🤖 AI Summary
Medical multimodal large language models (MLLMs) suffer from a scarcity of high-quality, logically annotated video data. Manual annotation is prohibitively expensive, while existing synthetic data generation methods suffer from hallucination and lack logical interpretability. To address these limitations, we propose the first neuro-symbolic framework grounded in knowledge graph traversal, formalizing video reasoning as a deterministic spatiotemporal graph traversal process. Our approach integrates visual primitive extraction, dynamic spatiotemporal knowledge graph construction, and path-driven query generation to enable structured, traceable, multi-hop reasoning task synthesis. The resulting large-scale benchmark, M3-Med-Auto, matches expert-annotated data in task complexity and reasoning depth, while significantly improving logical consistency, verifiability, and alignment with model reasoning capabilities.
📝 Abstract
The scarcity of high-quality, logically annotated video datasets remains a primary bottleneck in advancing Multi-Modal Large Language Models (MLLMs) for the medical domain. Traditional manual annotation is prohibitively expensive and non-scalable, while existing synthetic methods often suffer from stochastic hallucinations and a lack of logical interpretability. To address these challenges, we introduce extbf{PipelineName}, a novel neuro-symbolic data engineering framework that formalizes benchmark synthesis as a deterministic graph traversal process. Unlike black-box generative approaches, Med-CRAFT extracts structured visual primitives (e.g., surgical instruments, anatomical boundaries) from raw video streams and instantiates them into a dynamic Spatiotemporal Knowledge Graph.

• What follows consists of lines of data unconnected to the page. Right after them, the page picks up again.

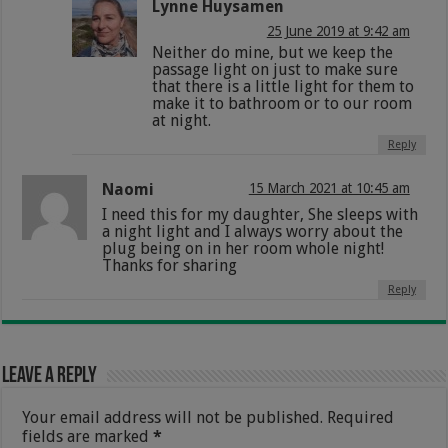
Lynne Huysamen
25 June 2019 at 9:42 am
Neither do mine, but we keep the
passage light on just to make sure
that there is a little light for them to
make it to bathroom or to our room
at night.
Reply
Naomi
15 March 2021 at 10:45 am
I need this for my daughter, She sleeps with
a night light and I always worry about the
plug being on in her room whole night!
Thanks for sharing
Reply
Leave a Reply
Your email address will not be published.
Required
fields are marked
*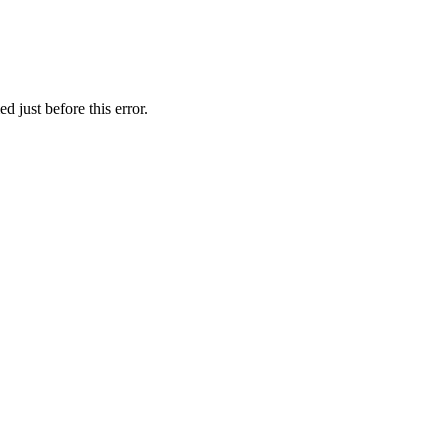
 just before this error.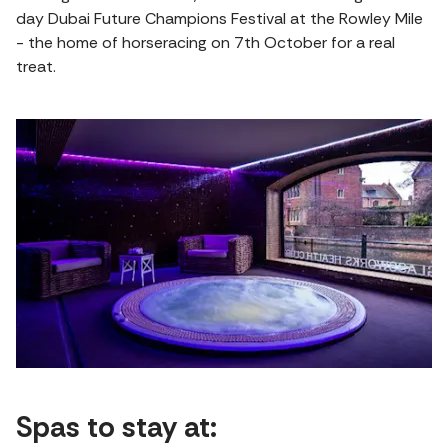
day Dubai Future Champions Festival at the Rowley Mile
- the home of horseracing on 7th October for a real
treat.
Spas to stay at: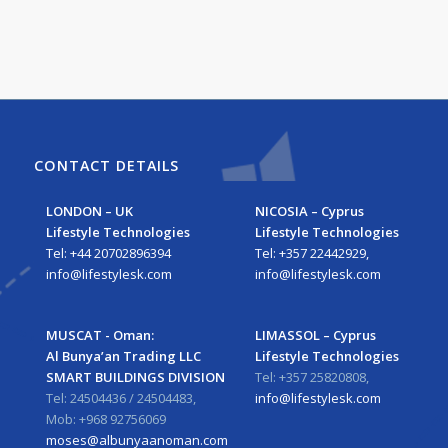
CONTACT DETAILS
LONDON – UK
NICOSIA – Cyprus
Lifestyle Technologies
Lifestyle Technologies
Tel: +44 20702896394
Tel: +357 22442929,
info@lifestylesk.com
info@lifestylesk.com
MUSCAT - Oman:
LIMASSOL – Cyprus
Al Bunya’an Trading LLC
Lifestyle Technologies
SMART BUILDINGS DIVISION
Tel: +357 25820808,
Tel: 24504436 / 24504483,
info@lifestylesk.com
Mob: +968 92756069
moses@albunyaanoman.com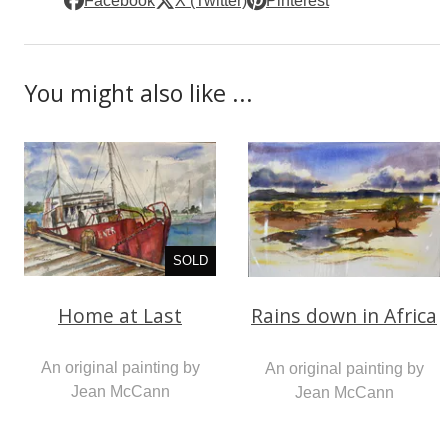
Facebook
X (Twitter)
Pinterest
You might also like ...
SOLD
Home at Last
Rains down in Africa
An original painting by
An original painting by
Jean McCann
Jean McCann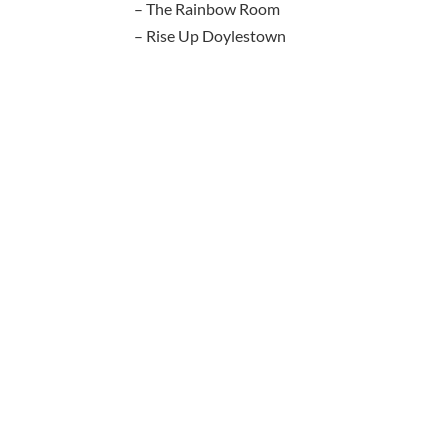
– The Rainbow Room
– Rise Up Doylestown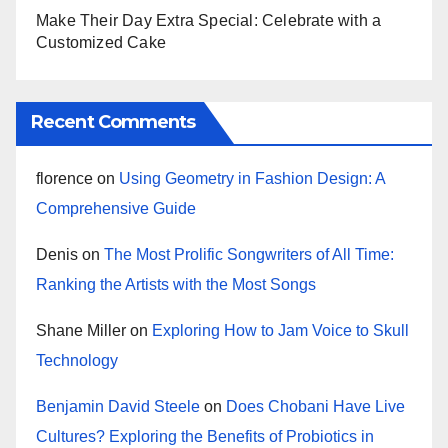
Make Their Day Extra Special: Celebrate with a
Customized Cake
Recent Comments
florence
on
Using Geometry in Fashion Design: A
Comprehensive Guide
Denis
on
The Most Prolific Songwriters of All Time:
Ranking the Artists with the Most Songs
Shane Miller
on
Exploring How to Jam Voice to Skull
Technology
Benjamin David Steele
on
Does Chobani Have Live
Cultures? Exploring the Benefits of Probiotics in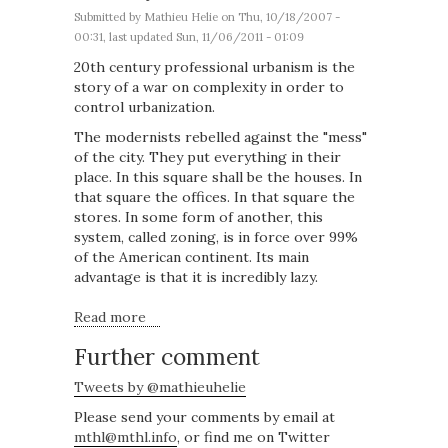
Submitted by
Mathieu Helie
on Thu, 10/18/2007 -
00:31, last updated Sun, 11/06/2011 - 01:09
20th century professional urbanism is the
story of a war on complexity in order to
control urbanization.
The modernists rebelled against the "mess"
of the city. They put everything in their
place. In this square shall be the houses. In
that square the offices. In that square the
stores. In some form of another, this
system, called zoning, is in force over 99%
of the American continent. Its main
advantage is that it is incredibly lazy.
Read more
about The mathematical definition of a city
Further comment
Tweets by @mathieuhelie
Please send your comments by email at
mthl@mthl.info
, or find me on Twitter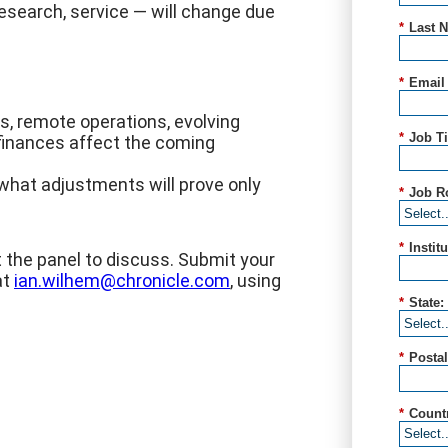
esearch, service — will change due
*
Last 
*
Email
s, remote operations, evolving
*
Job Ti
 finances affect the coming
what adjustments will prove only
*
Job R
*
Instit
the panel to discuss. Submit your
at
ian.wilhem@chronicle.com
, using
*
State:
*
Posta
*
Count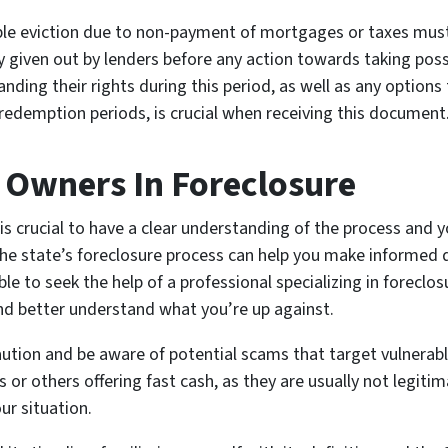
ble eviction due to non-payment of mortgages or taxes mus
 given out by lenders before any action towards taking poss
ding their rights during this period, as well as any options
redemption periods, is crucial when receiving this document
 Owners In Foreclosure
is crucial to have a clear understanding of the process and y
h the state’s foreclosure process can help you make informed d
able to seek the help of a professional specializing in foreclo
and better understand what you’re up against.
aution and be aware of potential scams that target vulnerab
or others offering fast cash, as they are usually not legitim
ur situation.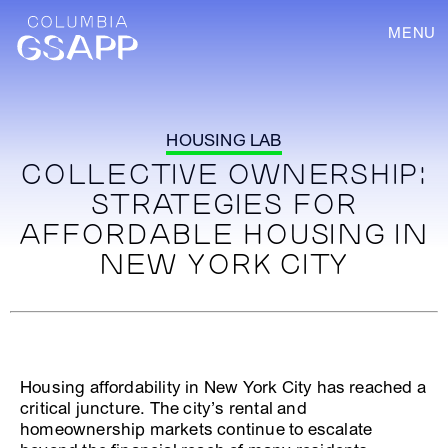
MENU
HOUSING LAB
COLLECTIVE OWNERSHIP:
STRATEGIES FOR
AFFORDABLE HOUSING IN
NEW YORK CITY
Housing affordability in New York City has reached a
critical juncture. The city’s rental and
homeownership markets continue to escalate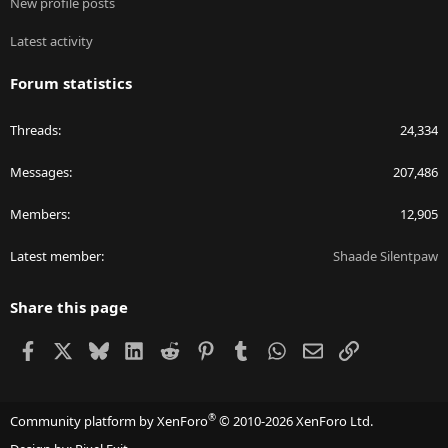
New profile posts
Latest activity
Forum statistics
Threads
24,334
Messages
207,486
Members
12,905
Latest member
Shaade Silentpaw
Share this page
Facebook
X
Bluesky
LinkedIn
Reddit
Pinterest
Tumblr
WhatsApp
Email
Link
®
Community platform by XenForo
© 2010-2026 XenForo Ltd.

By anchoring query generation to valid paths within this graph, we enforce a rigorous Chain-of-Thought (CoT) provenance for every synthesized benchmark item. We instantiate this pipeline to produce M3-Med-Auto, a large-scale medical video reasoning benchmark exhibiting fine-grained temporal selectivity and multi-hop logical complexity. Comprehensive evaluations demonstrate that our automated pipeline generates query workloads with complexity comparable to expert-curated datasets. Furthermore, a logic alignment analysis reveals a high correlation between the prescribed graph topology and the reasoning steps of state-of-the-art MLLMs, validating the system's capability to encode verifiable logic into visual-linguistic benchmarks. This work paves the way for scalable, low-cost construction of robust evaluation protocols in critical domains.